Alliance Defending Freedom is representing former Idaho State University track athlete Madison Kenyon, who sought to intervene in the ACLU's lawsuit against the Gem State's sex-based athletics law, as well as Connecticut high school track star Chelsea Mitchell, who challenged the state's male eligibility for women's sports and was "beaten repeatedly" by two males with mediocre records in men's competition, and former powerlifter Beth Stelzer.

"Careful science has now firmly established what human experience has always known," according to their brief. "A meaningful [male] advantage exists even before puberty, increases dramatically during puberty, then persists" regardless of later testosterone suppression. 

"Male advantage is dramatic in strength-based athletic competitions such as powerlifting – threefold that of running," the female athletes claim, citing research on the lightest males "routinely outlift[ing] women even in the higher weight categories" and Olympic weight-lifting records showing "men are 30% stronger than women of the same body mass."

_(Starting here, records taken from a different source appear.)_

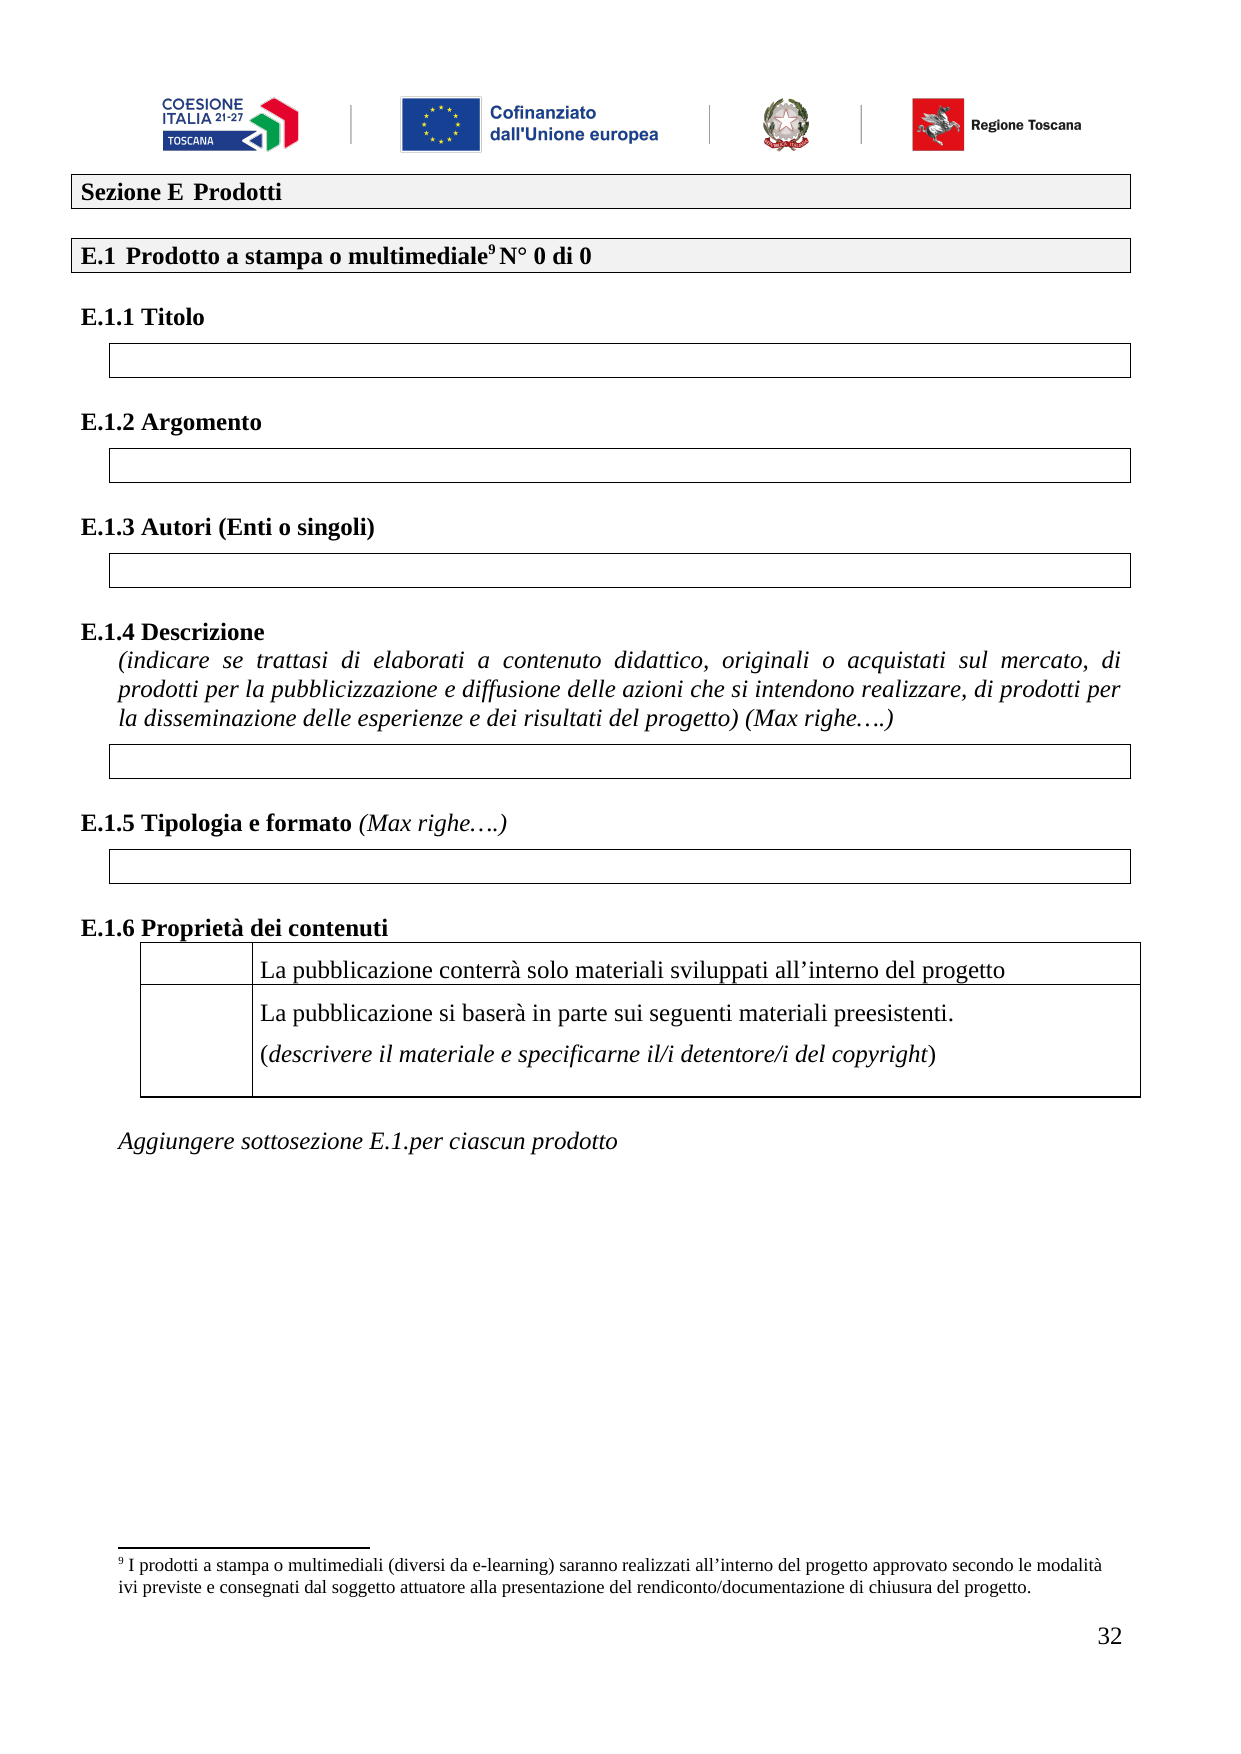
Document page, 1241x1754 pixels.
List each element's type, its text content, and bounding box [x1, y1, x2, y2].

list I prodotti a stampa o multimediali (diversi da e-learning) saranno realizzati all’interno del progetto approvato secondo le modalità ivi previste e consegnati dal soggetto attuatore alla presentazione del rendiconto/documentazione di chiusura del progetto. [118, 1554, 1122, 1597]
subtitle E.1.4 Descrizione [81, 617, 1122, 646]
text Aggiungere sottosezione E.1.per ciascun prodotto [118, 1126, 1122, 1155]
subtitle E.1.1 Titolo [81, 302, 1122, 331]
subtitle E.1.3 Autori (Enti o singoli) [81, 512, 1122, 541]
table_header  [141, 943, 252, 984]
subtitle E.1.2 Argomento [81, 407, 1122, 436]
subtitle E.1.5 Tipologia e formato (Max righe….) [81, 808, 1122, 837]
table_cell La pubblicazione si baserà in parte sui seguenti materiali preesistenti. (descrivere il materiale e specificarne il/i detentore/i del copyright) [253, 985, 1140, 1096]
table_header La pubblicazione conterrà solo materiali sviluppati all’interno del progetto [253, 943, 1140, 984]
subtitle E.1.6 Proprietà dei contenuti [81, 913, 1122, 942]
subtitle E.1 Prodotto a stampa o multimediale N° 0 di 0 [72, 239, 1130, 272]
table_cell  [141, 985, 252, 1096]
text (indicare se trattasi di elaborati a contenuto didattico, originali o acquistati sul mercato, di prodotti per la pubblicizzazione e diffusione delle azioni che si intendono realizzare, di prodotti per la disseminazione delle esperienze e dei risultati del progetto) (Max righe….) [118, 646, 1122, 732]
subtitle Sezione E Prodotti [72, 175, 1130, 208]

Even if Cooper had actually specified "how long, how consistently, or what testosterone levels have been achieved and sustained" through testosterone suppression, "those details would be immaterial" to "the athlete’s mechanical advantages in size, bone configuration, and lung and heart capacity" and puberty-derived "strength and performance advantages," the brief says. 

It notes that transgender powerlifter Anne Andres, "who began hormonal treatments only after the age of 20, in a single day broke [three] Canadian women’s records" and that American transgender swimmer Lia Thomas slowed down by only 5% after 24 months of "self-reported" suppression, while the "systematic male advantage is 10% or far greater across all sports."

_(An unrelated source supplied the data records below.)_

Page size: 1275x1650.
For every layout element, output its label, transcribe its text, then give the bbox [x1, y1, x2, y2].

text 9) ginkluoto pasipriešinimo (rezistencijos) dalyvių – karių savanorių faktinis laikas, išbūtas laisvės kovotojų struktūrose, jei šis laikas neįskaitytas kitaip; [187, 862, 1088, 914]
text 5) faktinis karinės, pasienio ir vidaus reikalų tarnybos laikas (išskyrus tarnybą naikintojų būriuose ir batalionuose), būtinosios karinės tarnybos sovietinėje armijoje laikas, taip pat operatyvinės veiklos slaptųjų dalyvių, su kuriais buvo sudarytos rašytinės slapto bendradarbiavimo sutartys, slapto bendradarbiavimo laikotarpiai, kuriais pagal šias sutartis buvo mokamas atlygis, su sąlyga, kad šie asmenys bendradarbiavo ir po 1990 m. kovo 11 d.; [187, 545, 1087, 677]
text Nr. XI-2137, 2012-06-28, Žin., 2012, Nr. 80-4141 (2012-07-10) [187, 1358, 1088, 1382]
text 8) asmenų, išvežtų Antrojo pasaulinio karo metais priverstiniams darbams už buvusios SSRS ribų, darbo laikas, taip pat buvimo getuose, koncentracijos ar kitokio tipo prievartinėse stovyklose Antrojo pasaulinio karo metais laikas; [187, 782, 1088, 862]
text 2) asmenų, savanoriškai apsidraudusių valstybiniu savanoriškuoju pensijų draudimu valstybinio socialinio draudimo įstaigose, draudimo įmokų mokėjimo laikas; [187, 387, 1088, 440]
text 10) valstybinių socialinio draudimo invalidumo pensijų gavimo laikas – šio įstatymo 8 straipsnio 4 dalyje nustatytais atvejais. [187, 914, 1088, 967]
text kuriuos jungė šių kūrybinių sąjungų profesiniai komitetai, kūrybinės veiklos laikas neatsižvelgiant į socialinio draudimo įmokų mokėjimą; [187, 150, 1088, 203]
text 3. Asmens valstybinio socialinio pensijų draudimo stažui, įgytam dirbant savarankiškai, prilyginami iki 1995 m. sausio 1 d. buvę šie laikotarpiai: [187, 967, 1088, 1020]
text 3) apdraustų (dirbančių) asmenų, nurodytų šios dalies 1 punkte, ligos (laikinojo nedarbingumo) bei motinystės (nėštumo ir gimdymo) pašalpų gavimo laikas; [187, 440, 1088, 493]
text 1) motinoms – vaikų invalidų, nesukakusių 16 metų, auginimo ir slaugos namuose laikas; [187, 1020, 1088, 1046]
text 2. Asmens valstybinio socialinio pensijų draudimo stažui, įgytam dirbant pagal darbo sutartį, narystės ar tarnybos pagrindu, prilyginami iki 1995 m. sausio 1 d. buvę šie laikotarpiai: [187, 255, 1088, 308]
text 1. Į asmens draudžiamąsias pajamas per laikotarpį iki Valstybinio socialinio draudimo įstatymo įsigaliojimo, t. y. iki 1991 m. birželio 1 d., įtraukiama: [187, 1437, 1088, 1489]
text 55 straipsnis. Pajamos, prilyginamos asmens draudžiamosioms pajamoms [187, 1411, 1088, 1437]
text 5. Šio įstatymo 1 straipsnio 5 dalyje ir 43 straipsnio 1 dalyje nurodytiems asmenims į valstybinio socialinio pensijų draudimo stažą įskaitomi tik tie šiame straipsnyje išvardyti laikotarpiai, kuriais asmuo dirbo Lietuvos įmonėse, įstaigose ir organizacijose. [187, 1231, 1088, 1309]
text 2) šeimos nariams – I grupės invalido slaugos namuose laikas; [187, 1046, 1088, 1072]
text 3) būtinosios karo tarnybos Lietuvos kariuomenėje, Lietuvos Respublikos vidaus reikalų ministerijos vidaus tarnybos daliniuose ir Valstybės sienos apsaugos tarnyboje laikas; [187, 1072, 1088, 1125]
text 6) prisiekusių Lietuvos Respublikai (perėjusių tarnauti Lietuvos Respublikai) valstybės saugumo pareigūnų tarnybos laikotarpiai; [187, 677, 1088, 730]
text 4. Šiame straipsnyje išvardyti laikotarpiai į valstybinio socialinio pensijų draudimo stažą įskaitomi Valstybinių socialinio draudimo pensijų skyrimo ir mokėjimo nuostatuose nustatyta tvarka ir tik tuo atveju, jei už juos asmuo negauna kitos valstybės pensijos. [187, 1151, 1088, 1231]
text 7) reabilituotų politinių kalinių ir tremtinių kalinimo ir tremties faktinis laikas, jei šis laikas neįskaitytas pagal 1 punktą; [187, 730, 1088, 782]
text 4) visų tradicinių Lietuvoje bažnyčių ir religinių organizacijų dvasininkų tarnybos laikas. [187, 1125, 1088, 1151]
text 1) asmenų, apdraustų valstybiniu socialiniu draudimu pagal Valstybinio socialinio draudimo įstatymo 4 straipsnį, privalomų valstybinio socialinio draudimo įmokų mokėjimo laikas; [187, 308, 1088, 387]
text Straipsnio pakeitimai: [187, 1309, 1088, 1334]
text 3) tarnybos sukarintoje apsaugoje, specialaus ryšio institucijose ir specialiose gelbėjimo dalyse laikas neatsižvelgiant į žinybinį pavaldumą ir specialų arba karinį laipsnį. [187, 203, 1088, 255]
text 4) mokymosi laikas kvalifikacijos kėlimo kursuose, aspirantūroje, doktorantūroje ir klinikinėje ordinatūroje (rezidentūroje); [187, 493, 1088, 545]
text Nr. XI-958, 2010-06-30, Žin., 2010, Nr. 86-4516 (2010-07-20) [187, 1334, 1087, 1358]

An earlier round of briefs supported Cooper and male eligibility for women's sports under the banner of gender identity, which Cooper's lawyers at Gender Justice posted.

"Transgender women have been competing on sports teams alongside cisgender women [females] for decades," the ACLU and its state affiliate assert, and Minnesota was the first state to "expressly enact civil rights protections on the basis of gender identity" in 1993.

"Excluding transgender women and girls from women’s and girls’ spaces, including athletics, is based on the incorrect factual and legal premise that transgender women and girls are the same as men and boys," the brief says, without using any version of the word "science" while putting "biological males" in scare quotes.

The National Women's Law Center accused the appeals court of "upend[ing] the MHRA’s purpose by relying on pernicious tropes to exclude trans women from sports because of their trans status" and played the race card as did the mainstream media when boxer Imane Khelif dominated women's Olympics competition this year amid controversy over whether the fighter was genetically male or female. 

The discrimination Cooper suffered "promotes racist and sexist stereotypes about femininity that encourage gender policing of all women in sports and public spaces – undermining the MHRA’s broad remedial purpose," the brief says.

"These stereotypes paint women as inherently inferior to men and devalue them if they do not meet white-centric standards of femininity that require them to be weak, submissive, and focused on domestic life and childcare," and "undergird pretextual justifications for excluding women of color and LGBTQI+ people from sports," NWLC says.